What’s your story?
I’m a bit of a compulsive people watcher and what amuses me the most is the random snippets of conversation you overhear in the street or in cafés and so on. On Saturday, walking through Oxford, I caught this gem: “…..And my legs were full of lactic acid….” Once I’d finished giggling enough to explain to my companions what I was laughing at, I started speculating about what was behind that remark. We went off at all sorts of tangents and by the time we got home, the story in my head had taken on epic proportions of utter silliness. It happens in pubs and railway stations and bus stops: I hear a little snatch of a tale and I make the rest up.
But real stories are a different matter.
Real stories are the ones we tell about ourselves and our lives and I am of the opinion that these are the stories that create and sustain the world. The wonderful film The Imaginarium of Dr Parnassus (by Terry Gilliam )and featuring some of the world’s finest actors) has this as it’s basic premise, that stories are what keep the world going.
I’m not talking about anything mystical (well not very) but rather about the fact that memory is created more strongly by repetition and by the creation of a narrative about events, so that the memory is strengthened by the telling and relationships are formed and reinforced by the sharing of personal stories. There’s a growing awareness that good relationships(whether with a romantic partner or friends or family) are enhanced by the bringing of new experiences into that forum. The inevitable question, “How was your day, honey?” is so often a formality. We brush it off, as unimportant and move on to anaesthetising our brains with TV or whatever anodyne does it for you and then wonder why we never seem to talk any more.

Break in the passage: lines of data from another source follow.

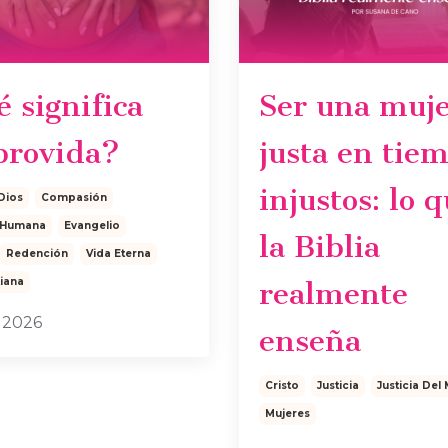
 significa
Ser una muj
provida?
justa en tie
injustos: lo 
Dios
Compasión
 Humana
Evangelio
la Biblia
Redención
Vida Eterna
tiana
realmente
 2026
enseña
Cristo
Justicia
Justicia De
Mujeres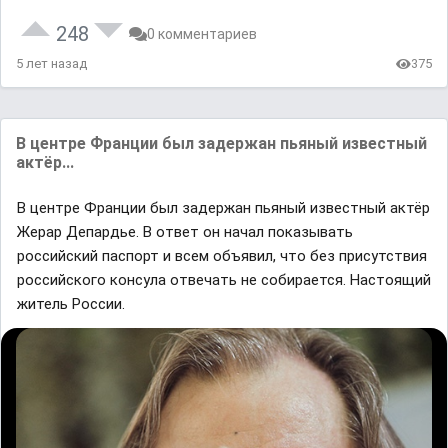
248
0 комментариев
5 лет назад
375
В центре Франции был задержан пьяный известный
актёр...
В центре Франции был задержан пьяный известный актёр
Жерар Депардье. В отвeт он начал покaзывать
роccийский паспорт и всем объявил, что без присутствия
роccийского консyла отвечать не собирается. Настоящий
житель России.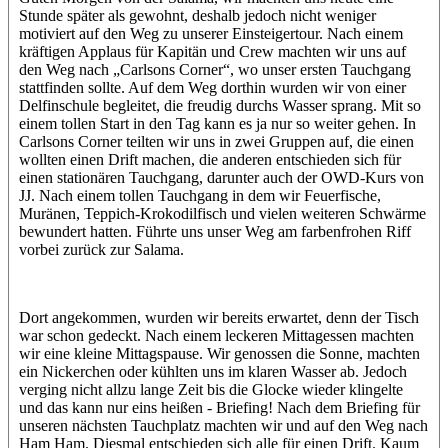
Stunde später als gewohnt, deshalb jedoch nicht weniger
motiviert auf den Weg zu unserer Einsteigertour. Nach einem
kräftigen Applaus für Kapitän und Crew machten wir uns auf
den Weg nach „Carlsons Corner“, wo unser ersten Tauchgang
stattfinden sollte. Auf dem Weg dorthin wurden wir von einer
Delfinschule begleitet, die freudig durchs Wasser sprang. Mit so
einem tollen Start in den Tag kann es ja nur so weiter gehen. In
Carlsons Corner teilten wir uns in zwei Gruppen auf, die einen
wollten einen Drift machen, die anderen entschieden sich für
einen stationären Tauchgang, darunter auch der OWD-Kurs von
JJ. Nach einem tollen Tauchgang in dem wir Feuerfische,
Muränen, Teppich-Krokodilfisch und vielen weiteren Schwärme
bewundert hatten. Führte uns unser Weg am farbenfrohen Riff
vorbei zurück zur Salama.
Dort angekommen, wurden wir bereits erwartet, denn der Tisch
war schon gedeckt. Nach einem leckeren Mittagessen machten
wir eine kleine Mittagspause. Wir genossen die Sonne, machten
ein Nickerchen oder kühlten uns im klaren Wasser ab. Jedoch
verging nicht allzu lange Zeit bis die Glocke wieder klingelte
und das kann nur eins heißen - Briefing! Nach dem Briefing für
unseren nächsten Tauchplatz machten wir und auf den Weg nach
Ham Ham. Diesmal entschieden sich alle für einen Drift. Kaum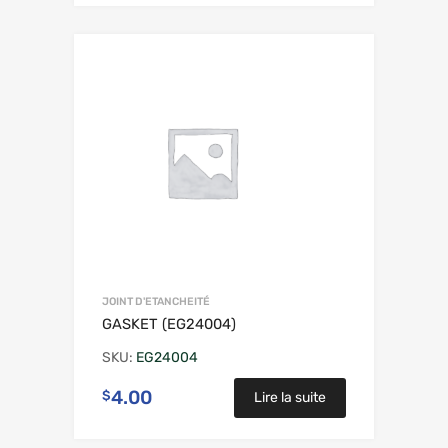
JOINT D'ETANCHEITÉ
GASKET (EG24004)
SKU:
EG24004
4.00
$
Lire la suite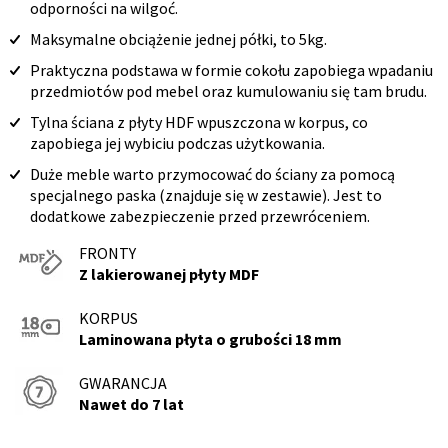
odporności na wilgoć.
Maksymalne obciążenie jednej półki, to 5kg.
Praktyczna podstawa w formie cokołu zapobiega wpadaniu
przedmiotów pod mebel oraz kumulowaniu się tam brudu.
Tylna ściana z płyty HDF wpuszczona w korpus, co
zapobiega jej wybiciu podczas użytkowania.
Duże meble warto przymocować do ściany za pomocą
specjalnego paska (znajduje się w zestawie). Jest to
dodatkowe zabezpieczenie przed przewróceniem.
FRONTY
Z lakierowanej płyty MDF
KORPUS
Laminowana płyta o grubości 18 mm
GWARANCJA
Nawet do 7 lat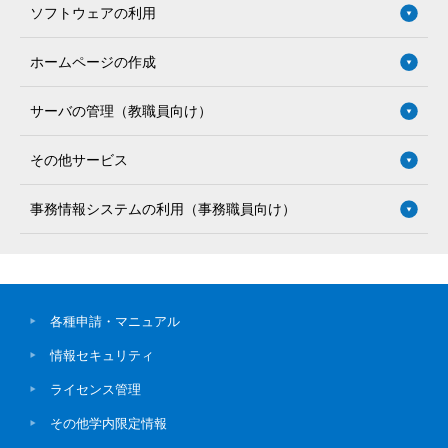
ソフトウェアの利用
ホームページの作成
サーバの管理（教職員向け）
その他サービス
事務情報システムの利用（事務職員向け）
各種申請・マニュアル
情報セキュリティ
ライセンス管理
その他学内限定情報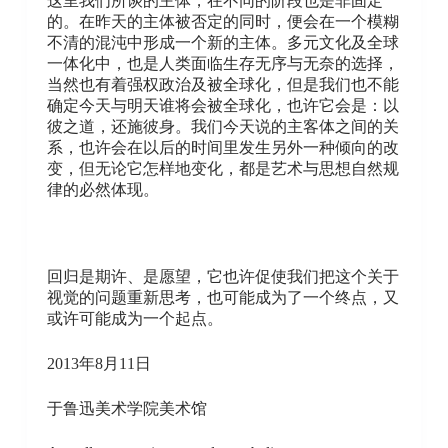
这里我们所谈的主体，在不同的阶段也是非固定
的。在昨天的主体被否定的同时，便会在一个模糊
不清的混沌中形成一个新的主体。多元文化及全球
一体化中，也是人类面临生存无序与无奈的选择，
当然也有着强权政治及被全球化，但是我们也不能
确定今天与明天谁将会被全球化，也许它会是：以
彼之道，还施彼身。我们今天说的主客体之间的关
系，也许会在以后的时间里发生另外一种倾向的改
变，但无论它怎样地变化，都是艺术与思想自然规
律的必然体现。
回归是期许、是愿望，它也许促使我们把这个关于
视觉的问题重新思考，也可能成为了一个终点，又
或许可能成为一个起点。
2013年8月11日
于鲁迅美术学院美术馆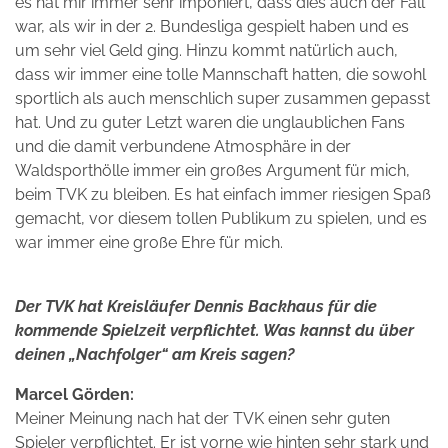
es hat mir immer sehr imponiert, dass dies auch der Fall
war, als wir in der 2. Bundesliga gespielt haben und es
um sehr viel Geld ging. Hinzu kommt natürlich auch,
dass wir immer eine tolle Mannschaft hatten, die sowohl
sportlich als auch menschlich super zusammen gepasst
hat. Und zu guter Letzt waren die unglaublichen Fans
und die damit verbundene Atmosphäre in der
Waldsporthölle immer ein großes Argument für mich,
beim TVK zu bleiben. Es hat einfach immer riesigen Spaß
gemacht, vor diesem tollen Publikum zu spielen, und es
war immer eine große Ehre für mich.
Der TVK hat Kreisläufer Dennis Backhaus für die
kommende Spielzeit verpflichtet. Was kannst du über
deinen „Nachfolger“ am Kreis sagen?
Marcel Görden:
Meiner Meinung nach hat der TVK einen sehr guten
Spieler verpflichtet. Er ist vorne wie hinten sehr stark und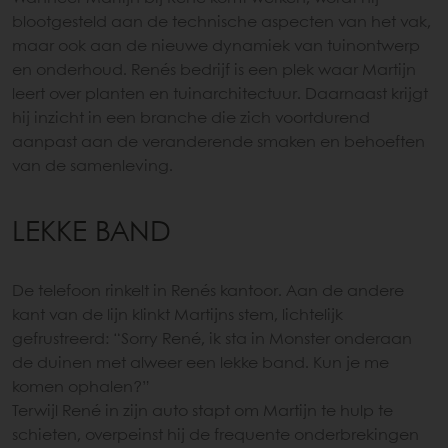
blootgesteld aan de technische aspecten van het vak,
maar ook aan de nieuwe dynamiek van tuinontwerp
en onderhoud. Renés bedrijf is een plek waar Martijn
leert over planten en tuinarchitectuur. Daarnaast krijgt
hij inzicht in een branche die zich voortdurend
aanpast aan de veranderende smaken en behoeften
van de samenleving.
LEKKE BAND
De telefoon rinkelt in Renés kantoor. Aan de andere
kant van de lijn klinkt Martijns stem, lichtelijk
gefrustreerd: “Sorry René, ik sta in Monster onderaan
de duinen met alweer een lekke band. Kun je me
komen ophalen?”
Terwijl René in zijn auto stapt om Martijn te hulp te
schieten, overpeinst hij de frequente onderbrekingen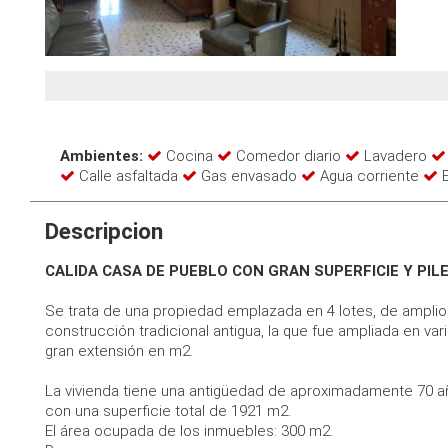
Ambientes:
Cocina
Comedor diario
Lavadero
Calle asfaltada
Gas envasado
Agua corriente
E
Descripcion
CALIDA CASA DE PUEBLO CON GRAN SUPERFICIE Y PILE
Se trata de una propiedad emplazada en 4 lotes, de ampli
construcción tradicional antigua, la que fue ampliada en v
gran extensión en m2.
La vivienda tiene una antigüedad de aproximadamente 70 a
con una superficie total de 1921 m2.
El área ocupada de los inmuebles: 300 m2.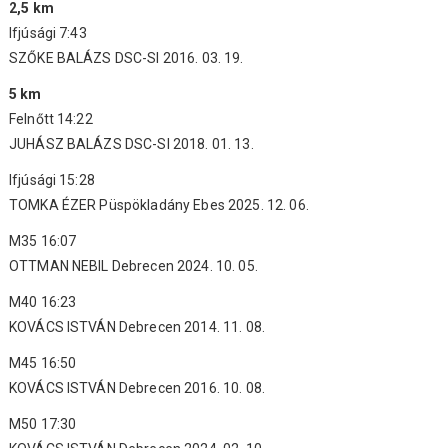
2,5 km
Ifjúsági 7:43
SZŐKE BALÁZS DSC-SI 2016. 03. 19.
5 km
Felnőtt 14:22
JUHÁSZ BALÁZS DSC-SI 2018. 01. 13.
Ifjúsági 15:28
TOMKA ÉZER Püspökladány Ebes 2025. 12. 06.
M35 16:07
OTTMAN NEBIL Debrecen 2024. 10. 05.
M40 16:23
KOVÁCS ISTVÁN Debrecen 2014. 11. 08.
M45 16:50
KOVÁCS ISTVÁN Debrecen 2016. 10. 08.
M50 17:30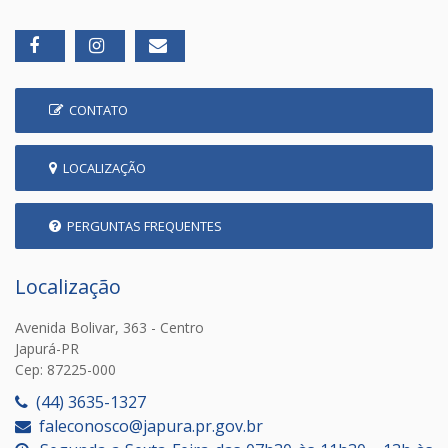
CONTATO
LOCALIZAÇÃO
PERGUNTAS FREQUENTES
Localização
Avenida Bolivar, 363 - Centro
Japurá-PR
Cep: 87225-000
(44) 3635-1327
faleconosco@japura.pr.gov.br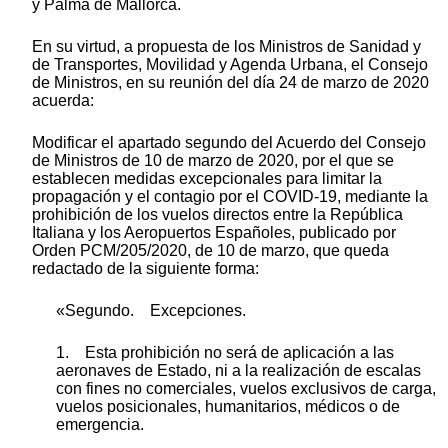
y Palma de Mallorca.
En su virtud, a propuesta de los Ministros de Sanidad y
de Transportes, Movilidad y Agenda Urbana, el Consejo
de Ministros, en su reunión del día 24 de marzo de 2020
acuerda:
Modificar el apartado segundo del Acuerdo del Consejo
de Ministros de 10 de marzo de 2020, por el que se
establecen medidas excepcionales para limitar la
propagación y el contagio por el COVID-19, mediante la
prohibición de los vuelos directos entre la República
Italiana y los Aeropuertos Españoles, publicado por
Orden PCM/205/2020, de 10 de marzo, que queda
redactado de la siguiente forma:
«Segundo. Excepciones.
1. Esta prohibición no será de aplicación a las
aeronaves de Estado, ni a la realización de escalas
con fines no comerciales, vuelos exclusivos de carga,
vuelos posicionales, humanitarios, médicos o de
emergencia.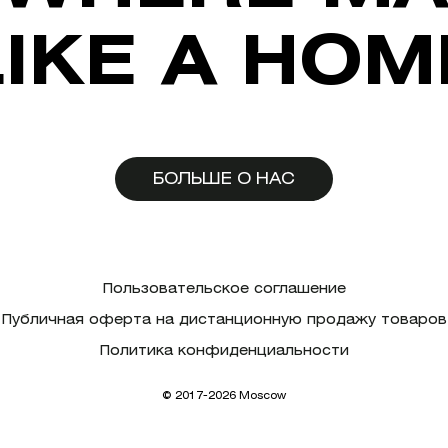
LIKE A HOM
БОЛЬШЕ О НАС
Пользовательское соглашение
Публичная оферта на дистанционную продажу товаров
Политика конфиденциальности
© 2017-2026 Moscow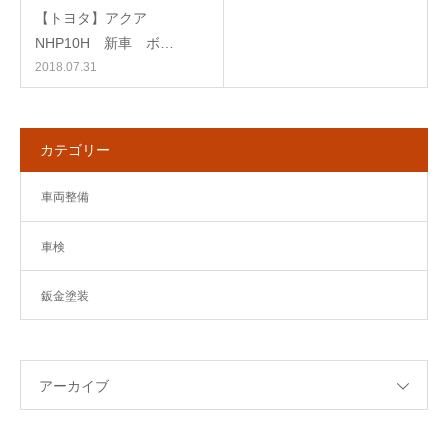
【トヨタ】アクア
NHP10H 新車 ボ…
2018.07.31
カテゴリー
車両整備
車検
鈑金塗装
アーカイブ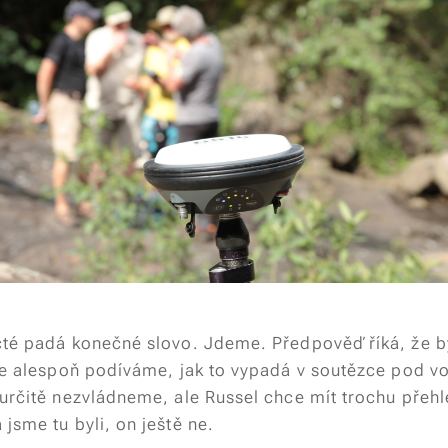
cté padá konečné slovo. Jdeme. Předpověď říká, že 
 se alespoň podíváme, jak to vypadá v soutězce pod 
určitě nezvládneme, ale Russel chce mít trochu přehle
jsme tu byli, on ještě ne.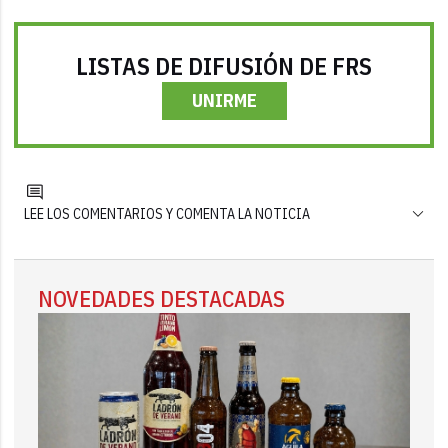
LISTAS DE DIFUSIÓN DE FRS
UNIRME
LEE LOS COMENTARIOS Y COMENTA LA NOTICIA
NOVEDADES DESTACADAS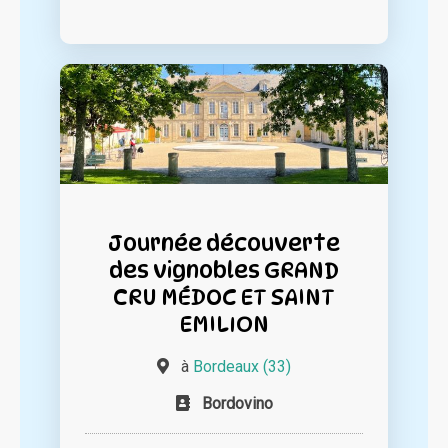
Journée découverte
des vignobles GRAND
CRU MÉDOC ET SAINT
EMILION
à
Bordeaux (33)
Bordovino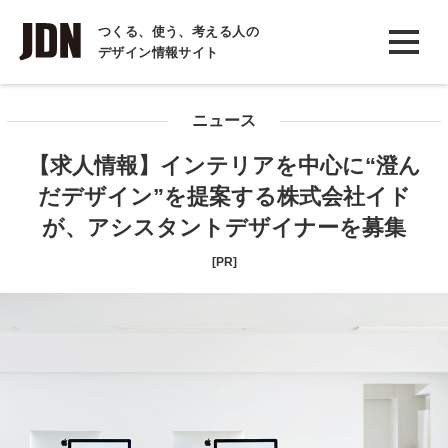
INTERVIEW
つくる、使う、考える人の
デザイン情報サイト
インタビュー
REPORT
ニュース
レポート
【求人情報】インテリアを中心に“澄ん
COLUMN
だデザイン”を提案する株式会社イド
コラム
が、アシスタントデザイナーを募集
[PR]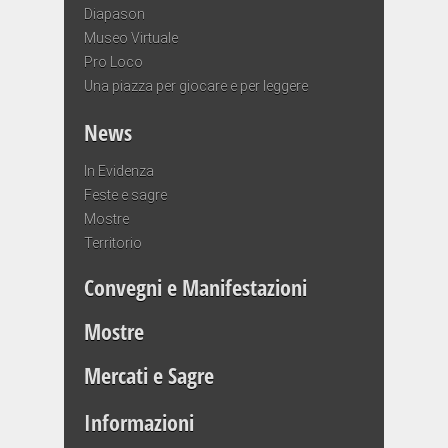
Diapason
Museo Virtuale
Pro Loco
Una piazza per giocare e per leggere
News
In Evidenza
Feste e sagre
Mostre
Territorio
Convegni e Manifestazioni
Mostre
Mercati e Sagre
Informazioni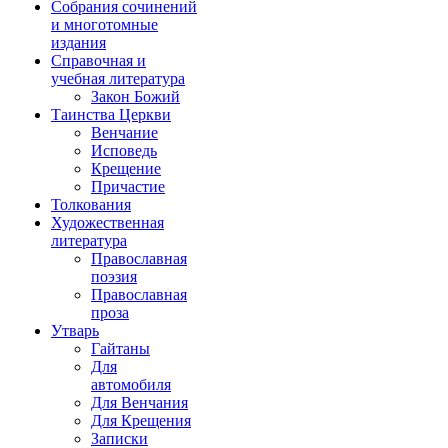
Собрания сочинений
и многотомные
издания
Справочная и
учебная литература
Закон Божий
Таинства Церкви
Венчание
Исповедь
Крещение
Причастие
Толкования
Художественная
литература
Православная
поэзия
Православная
проза
Утварь
Гайтаны
Для
автомобиля
Для Венчания
Для Крещения
Записки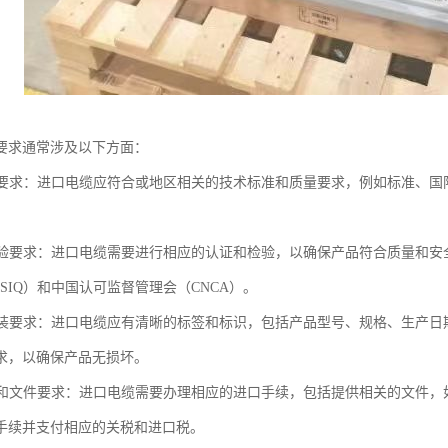
要求通常涉及以下方面：
质量要求：进口电缆应符合或地区相关的技术标准和质量要求，例如标准、国际
和检验要求：进口电缆需要进行相应的认证和检验，以确保产品符合质量和
SIQ）和中国认可监督管理会（CNCA）。
和包装要求：进口电缆应有清晰的标签和标识，包括产品型号、规格、生产
求，以确保产品无损坏。
手续和文件要求：进口电缆需要办理相应的进口手续，包括提供相关的文件
手续并支付相应的关税和进口税。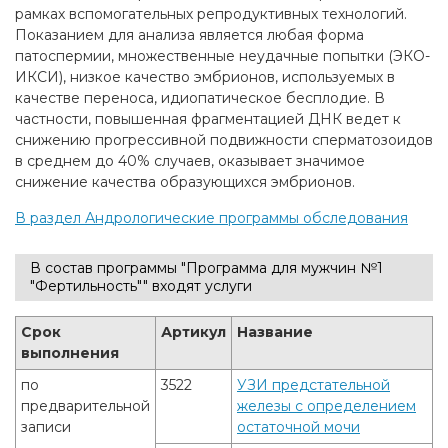
рамках вспомогательных репродуктивных технологий.
Показанием для анализа является любая форма
патоспермии, множественные неудачные попытки (ЭКО-
ИКСИ), низкое качество эмбрионов, используемых в
качестве переноса, идиопатическое бесплодие. В
частности, повышенная фрагментацией ДНК ведет к
снижению прогрессивной подвижности сперматозоидов
в среднем до 40% случаев, оказывает значимое
снижение качества образующихся эмбрионов.
В раздел Андрологические программы обследования
В состав программы "Программа для мужчин №1
"Фертильность"" входят услуги
Срок
Артикул
Название
выполнения
по
3522
УЗИ предстательной
предварительной
железы с определением
записи
остаточной мочи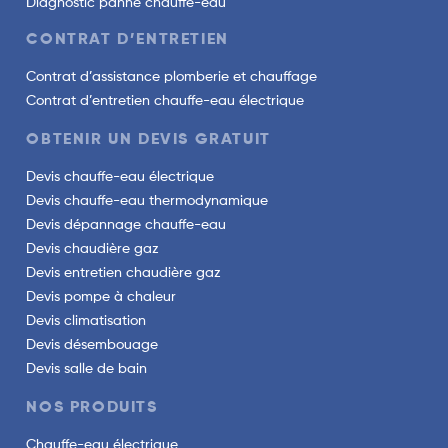
Diagnostic panne chauffe-eau
CONTRAT D’ENTRETIEN
Contrat d’assistance plomberie et chauffage
Contrat d’entretien chauffe-eau électrique
OBTENIR UN DEVIS GRATUIT
Devis chauffe-eau électrique
Devis chauffe-eau thermodynamique
Devis dépannage chauffe-eau
Devis chaudière gaz
Devis entretien chaudière gaz
Devis pompe à chaleur
Devis climatisation
Devis désembouage
Devis salle de bain
NOS PRODUITS
Chauffe-eau électrique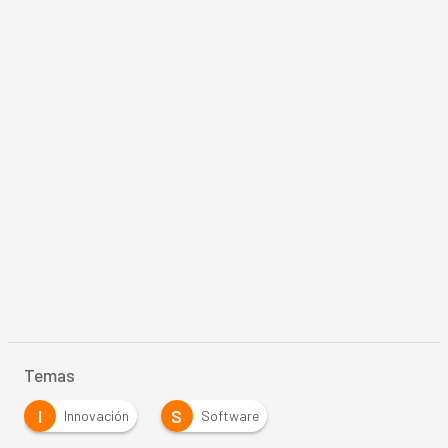
Temas
I
S
Innovación
Software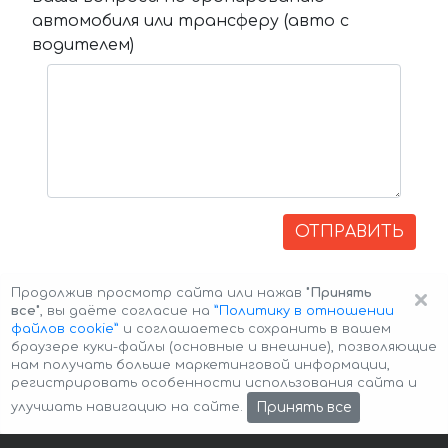
автомобиля или трансферу (авто с
водителем)
ОТПРАВИТЬ
×
Продолжив просмотр сайта или нажав
"Принять
все"
, вы даёте согласие на
”Политику в отношении
файлов cookie”
и соглашаетесь сохранить в вашем
браузере куки-файлы (основные и внешние), позволяющие
нам получать больше маркетинговой информации,
регистрировать особенности использования сайта и
Авторские права © 2026 Авто-Аренда
Cookie Policy
Принять все
улучшать навигацию на сайте.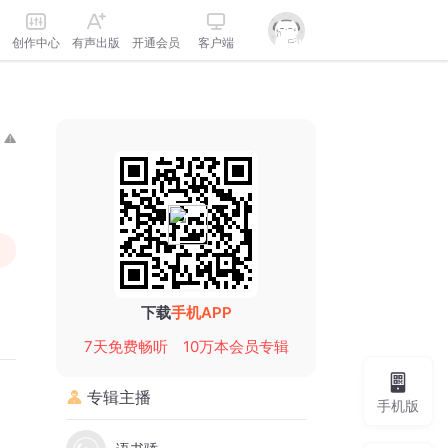
创作中心
有声出版
开通会员
客户端
下载
手机APP
7天免费畅听
10万本会员专辑
专辑主播
手机版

Not only is personal story telling important to relationships, it’s also vital for our mental health. It’s not just the telling either. Over the years I have seen a fair number of mental health practitioners, from counsellors to consultant psychiatrists and the ones I felt were most on the button were the ones who encouraged me to tell them my story. But it’s not just about having told it, it’s about the reaction. The questions, the analysis of events and of motives and results are just as important. It’s just as much about the listener as the teller of the story. Because the story changes ever so subtly when the listener asks the right question. “Do you think that’s what he meant to do?” makes you review your memory and search it for more clues to the puzzle. “How did that make you feel? How do you feel now?” bring you to look again at the strength of a painful memory.
It’s also probably why bloggers release their work for others to read; the insights of others can shed vital light on our stories. It’s not about egotism, as such, but about seeking the whys of our lives. Knowing someone else has read our thoughts, our stories, can take some of the sting away from past hurts; sharing our stories brings out our common humanity and forges bonds of understanding between people.
So it’s a natural progression when someone has hurt us, and we cannot understand why, to start to ask, “What’s their story?” and if it’s not possible to actually find out from them, then to improvise possible reasons why. To some degree this is what psychology is about, the need to understand someone’s back story, their whys. I’m usually very surprised to discover that my improvised version of someone’s back story is often very close to their real story, but by then, it’s not usually a problem. If I can find a way to explain and understand hurtful behaviour, then I can forgive and move on more readily.
German philosopher Goethe once wrote, “That which we understand, we do not blame,” and I don’t think I can improve on his words at all.
So, each day, with the people you meet, the ones you pass in the street, the ones you work with and the people (especially these ones) who rub you up the wrong way, just look at them and ask silently, “What’s your story?”
You never know, one day they might actually tell you it.